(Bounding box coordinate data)
####

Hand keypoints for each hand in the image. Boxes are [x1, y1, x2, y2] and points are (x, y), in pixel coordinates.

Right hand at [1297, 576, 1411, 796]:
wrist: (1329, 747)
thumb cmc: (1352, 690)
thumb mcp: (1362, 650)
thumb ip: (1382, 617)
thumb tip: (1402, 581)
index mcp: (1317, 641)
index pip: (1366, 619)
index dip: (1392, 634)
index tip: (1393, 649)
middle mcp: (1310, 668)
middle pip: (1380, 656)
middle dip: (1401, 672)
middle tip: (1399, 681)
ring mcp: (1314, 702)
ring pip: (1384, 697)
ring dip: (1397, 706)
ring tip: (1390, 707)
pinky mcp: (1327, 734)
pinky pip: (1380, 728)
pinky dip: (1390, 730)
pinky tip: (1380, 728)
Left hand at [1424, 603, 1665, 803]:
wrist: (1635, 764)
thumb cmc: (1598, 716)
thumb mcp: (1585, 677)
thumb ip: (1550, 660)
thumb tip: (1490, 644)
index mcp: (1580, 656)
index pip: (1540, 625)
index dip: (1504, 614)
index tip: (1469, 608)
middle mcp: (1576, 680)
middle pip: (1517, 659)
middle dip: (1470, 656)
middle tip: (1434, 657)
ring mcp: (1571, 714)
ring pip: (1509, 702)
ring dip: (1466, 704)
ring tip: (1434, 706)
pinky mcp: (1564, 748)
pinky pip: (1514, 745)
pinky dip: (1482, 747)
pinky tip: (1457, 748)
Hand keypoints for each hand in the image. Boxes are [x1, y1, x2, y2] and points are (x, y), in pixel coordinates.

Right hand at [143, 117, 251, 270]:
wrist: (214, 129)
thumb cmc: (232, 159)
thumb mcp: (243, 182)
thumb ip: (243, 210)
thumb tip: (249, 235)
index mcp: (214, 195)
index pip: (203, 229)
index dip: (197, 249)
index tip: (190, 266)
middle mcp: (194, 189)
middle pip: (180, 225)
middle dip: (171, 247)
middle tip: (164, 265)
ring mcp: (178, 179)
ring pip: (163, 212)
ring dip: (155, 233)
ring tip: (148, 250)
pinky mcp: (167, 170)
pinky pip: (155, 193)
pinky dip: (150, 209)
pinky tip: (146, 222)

####

If a line of the data above holds the string "index", count it, then give only the final number.

12